Mas perdoem-me, pois não era mesmo nisso que eu ia falar. É que d. Madalena, como disse eu, estava certa, de fato devo ter um problema na idéia. Estou lendo aqui, por exemplo, que o dr. Daniel Dantas costumava receber restituição do Imposto de Renda. Assim nenhum portador de problema na idéia resiste. Acho que até mesmo os muitos de nós, da classe média (a qual todo mundo adora esculhambar, coitada, sina triste), que ralam para entregar ao governo a grana de pelo menos quatro meses de trabalho por ano e que não têm problema na idéia desde a infância, também são atingidos por notícias como essa. Bem verdade que eu já sabia que bilionários conhecidos meus recebiam restituição, enquanto, de meu dinheiro, garfam na fonte quase 30% e depois ainda fico pagando mais por mês, para inteirar os trocados que os ricos recebem ou furtam. E praticamente todo ano sou chamado a explicar isso ou aquilo à Receita Federal que, como se sabe, não alisa ninguém. Se alisasse, como era que ia conseguir o dinheiro para efetuar restituições a necessitados como o dr. Daniel Dantas e outros compatriotas penuriosos?

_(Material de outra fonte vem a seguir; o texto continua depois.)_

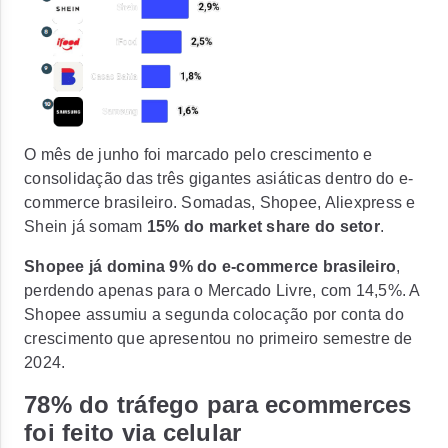
O mês de junho foi marcado pelo crescimento e
consolidação das três gigantes asiáticas dentro do e-
commerce brasileiro. Somadas, Shopee, Aliexpress e
Shein já somam
15% do market share do setor
.
Shopee já domina 9% do e-commerce brasileiro
,
perdendo apenas para o Mercado Livre, com 14,5%. A
Shopee assumiu a segunda colocação por conta do
crescimento que apresentou no primeiro semestre de
2024.
78% do tráfego para ecommerces
foi feito via celular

Fico meio tonto, penso em ligar para Toinho Sabacu, lá em Itaparica, e perguntar se ele conhece algum chá para fraqueza da idéia, mas resisto e prossigo no cumprimento do dever, vamos continuar lendo estes jornais. Coisas interessantíssimas. O presidente da República dá ordens ao ministro da Justiça; o ministro da Justiça dá ordens ao superintendente da Polícia Federal; o superintendente da Polícia Federal dá ordens aos delegados. Talvez haja uma falha qualquer nessa enumeração, mas o fato é que o delegado que cuidava do inquérito foi dispensado pelos superiores dele. E aí tomou um esculacho do presidente, por não cumprir seu dever moral ou vir a público explicar-se. Quando eu vi o delegado em público, pela televisão, ele estava dizendo que queria ficar. Será que vi mesmo? Será que o problema na idéia piorou?
Deve ter piorado. Olhem aqui o jornal, greve de petroleiro, greve de portuário, de carteiro, o País maravilhoso mas os preços subindo e Carlinhos Judeu, lá no boteco, garantindo que vão subir mais. Nada disso, exagero dele. Volta aos jornais. Sim, o presidente do Supremo taramelando como uma comadre velha lá na ilha, o presidente do Senado com vergonha (sic) de terem pensado em criar mais cargos para dar de presente, o presidente da República fazendo caras e bocas, a PM carioca matando o assaltado para evitar o assalto, o... Onde é que eu botei o número do telefone de Toinho?